Uma criança impulsiva deverá apresentar persistentemente os seguintes sintomas:
- Precipitar as respostas antes que as perguntas tenham acabado;
- Ter dificuldade em esperar pela sua vez;
- Interromper ou interferir nas actividades dos outros (intrometer-se nas conversas ou nos jogos).
Diagnóstico
O diagnóstico deve ser feito por um profissional de saúde capacitado, geralmente neurologista, pediatra ou psiquiatra. O diagnóstico pode ser auxiliado por alguns testes psicológicos ou neuropsicológicos, principalmente em casos duvidosos, como em adultos, mas mesmo em crianças, para o acompanhamento adequado do tratamento.
No entanto, o diagnóstico baseia-se na avaliação dos sintomas, sendo que muitos dos sintomas descritos podem, em algum momento, ser observados em qualquer criança, fruto da sua natural irrequietude, o que não quer dizer que ela sofre de qualquer perturbação.
Um correcto diagnóstico deve, por isso, seguir os seguintes critérios:
Quantidade - Devem estar presentes pelo menos seis dos sintomas de falta de atenção ou de hiperactividade-impulsividade;
Duração - Tiverem persistido por um período mínimo de seis meses com uma intensidade que é simultaneamente desadaptada e inconsistente com o nível de desenvolvimento do indivíduo;
Início - Tiverem início antes dos sete anos de idade (antes da idade escolar)
Contexto - Acontecerem em dois ambientes ou contextos diferentes (escola e casa, por exemplo);
Provas - Existirem provas claras de um défice claramente significativo do funcionamento social e académico ou laboral;Exclusão - Ter a certeza que os sintomas não são devidos a outra perturbação mental.
Causas
As causas exactas que conduzem à DDAH não são conhecidas, apesar de existirem evidências claras da existência de alterações neurológicas e neuroquímicas (ao nível dos neurotransmissores - dopamina) do cérebro, nomeadamente alterações nas áreas frontais do cérebro, responsáveis pelas funções executivas.
Vários são os estudos sobre esta matéria que apontam diferentes hipóteses de causas, como sendo um provável peso da hereditariedade e de características bioquímicas, bem como de factores pré-natais, como o uso de álcool e drogas durante a gravidez ou complicações intra-uterinas, e peri-natais.

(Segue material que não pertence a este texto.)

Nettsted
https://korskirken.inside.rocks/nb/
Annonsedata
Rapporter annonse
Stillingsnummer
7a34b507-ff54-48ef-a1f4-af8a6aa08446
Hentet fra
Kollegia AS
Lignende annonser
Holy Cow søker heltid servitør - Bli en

Outros estudos ainda debruçaram-se sobre a influência da dieta alimentar na DDAH e que permitiram descobrir correlações, embora não tenham sido capazes de explicar com clareza o seu mecanismo de funcionamento. Na verdade, parece que alguns açúcares, corantes e conservantes têm alguma relação com as DDAH.
Embora o conhecimento das causas que conduzem à DDAH permita o diagnóstico mais rigoroso desta problemática e possibilite a adopção de medidas preventivas, os pais e educadores devem preocupar-se menos com a busca das causas (já que é tão imprecisa a sua determinação) e mais com as medidas que reduzam o impacto desta desordem na vida das crianças.
Tratamento
O processo de intervenção da DDAH deve englobar várias metodologias e estratégias de intervenção, como sejam a farmacológica e a comportamental.

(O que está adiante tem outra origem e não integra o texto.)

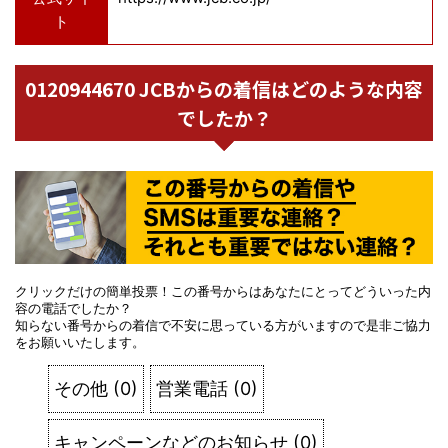
ト
0120944670 JCBからの着信はどのような内容
でしたか？
クリックだけの簡単投票！この番号からはあなたにとってどういった内
容の電話でしたか？
知らない番号からの着信で不安に思っている方がいますので是非ご協力
をお願いいたします。
その他
(
0
)
営業電話
(
0
)
キャンペーンなどのお知らせ
(
0
)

Se por um lado, a intervenção farmacológica pode ser essencial, sobretudo nos casos de maior gravidade em termos de frequência e intensidade dos comportamentos disruptivos, por outro lado, se não for complementada com uma intervenção comportamental, os seus benefícios poderão ser apenas residuais.

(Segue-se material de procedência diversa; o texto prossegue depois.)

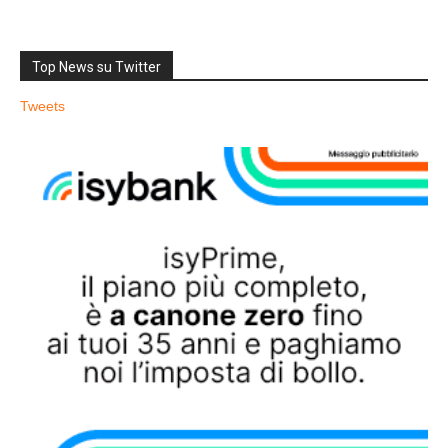
Top News su Twitter
Tweets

O tratamento comportamental deve basear a sua linha de actuação em três vertentes: o treino dos pais, o tratamento centrado na criança e a intervenção centrada na escola, com o objectivo de reduzir a frequência de comportamentos inadequados e aumentar a frequência de comportamentos desejados.
Adultos informados e conhecedores dos sintomas da DDAH, serão capazes de estruturar os ambientes de tal forma que o comportamento da criança se torne adequado e sinta sucesso. Desta forma, em vez de se esperar que seja apenas a criança a modificar-se, é o ambiente onde ela interage que se deve modificar e ajustar por mediação do adulto. Ao adulto compete, ainda, providenciar encorajamento para que os comportamentos adequados se repitam.